Let $G$ be a finite abelian group generated by $x, y$ i.e $G = \langle x, y \rangle$. By the Fundamental Theorem of a finite abelian group, we have $G \cong \mathbb (Z_m, +_m) \times (\mathbb Z_n, +_n)$ for some $m, n \in \mathbb N$. But I want to show that
$G \cong \langle x \rangle \times \langle y^d \rangle $, where $d = |\langle x \rangle \cap \langle y \rangle|$.
We define a map $\psi : \langle x \rangle \times \langle y^d \rangle \rightarrow G$ by $\psi((x^i, y^{dj})) = x^iy^{dj}$ which is homomorphism. Since $d$ divides $o(b)$ so that g.c.d $(d, o(b)) = d$. Thus we have $|G| = |\langle x \rangle \times \langle y^d \rangle|$. We need only to show that $\psi$ is one-one map or $\langle x \rangle \cap \langle y^d \rangle = \{ e \}$, where $e$ is the identity element in $G$ as. I unable to prove $\langle x \rangle \cap \langle y^d \rangle = \{ e \}$. I would be thankful for any kind of help.

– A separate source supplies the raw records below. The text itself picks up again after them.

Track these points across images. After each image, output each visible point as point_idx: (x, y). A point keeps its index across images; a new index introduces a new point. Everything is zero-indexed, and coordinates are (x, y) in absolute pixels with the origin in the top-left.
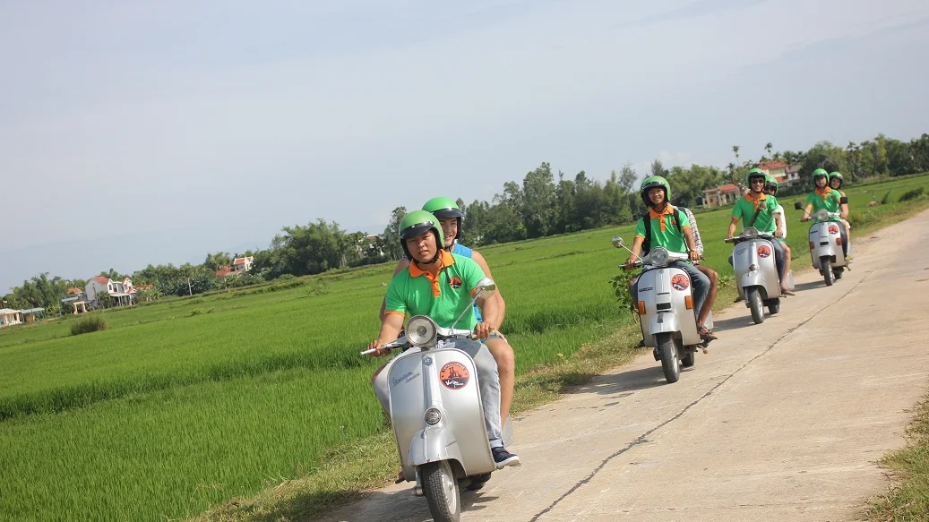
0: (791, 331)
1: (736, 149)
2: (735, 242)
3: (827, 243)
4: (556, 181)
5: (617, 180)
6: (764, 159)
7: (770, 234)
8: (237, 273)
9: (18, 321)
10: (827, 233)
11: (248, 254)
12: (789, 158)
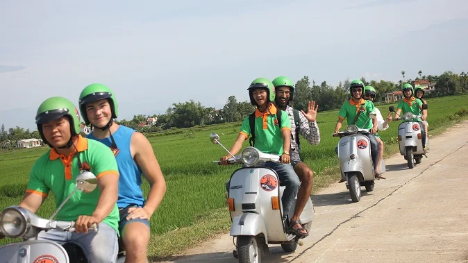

Define a map $\phi : \mathbb Z \times \mathbb Z : \rightarrow \mathbf G$ such that $\phi(m, n) = a^m b^n$ which is an onto homomorphism and ker$\phi = K$ is a subgroup of $\mathbb Z \times \mathbb Z$. I have seen this link, $K$ is one of the three types. In the first case $K = \langle (0, b) \rangle$ for some $b > 0$. Thus, by Gallian paper https://www.jstor.org/stable/24337849?seq=1#page_scan_tab_contents, $\mathbf G \cong \frac{\mathbb Z \times \mathbb Z}{K} \cong \mathbb Z_b \times \mathbb Z$, which is not possible, because $G$ is finite but $ \mathbb Z_b \times \mathbb Z$ is infinite. Similarly, $K$ is not of the form $\mathbb Z b e_2$. Thus only the third case is left. In the third case, we have $K= \langle (a, b) \rangle \oplus \langle (0,c) \rangle$ for some $a, b, c > 0$. Let $A = \langle (a, b) \rangle, B = \langle (0,c) \rangle $, by second isomorphism theorem, for a subgroup $A, B$ of $G$ such that $A \leq N_G(B)$, we have $\frac{AB}{B}\cong \frac{A}{A \cap B}$ or $\frac{A + B}{B}\cong \frac{A}{A \cap B}$ . Thus $\frac{K}{\langle a, b \rangle }\cong \langle (0,c) \rangle$. Use third isomorphism theorem, $(G/H)\big/(K/H) \cong G/K$, where $H, K$ are normal subgroup of $G$ with $H \leq K$. Take $H = \langle (a, b) \rangle$ and $K = $Ker$\phi, G = \mathbb Z \times \mathbb Z$, we have $$\frac{\mathbb Z \times \mathbb Z}{K} \cong \big(\mathbb Z \times \mathbb Z/\langle (a, b) \rangle\big)\big/\big(K/\langle (a, b) \rangle\big) \cong (\mathbb Z_d \times \mathbb Z )/ \langle (0,c) \rangle$$
Next, we define a map $\psi : \mathbb Z_d \times \mathbb Z / \langle (0,c) \rangle \rightarrow \mathbb Z_d \times Z_c$ by $\psi\overline{(\bar x, y)} = (\bar x, \bar y)$, where $\bar y \in \mathbb Z_c$, which is an isomorphism.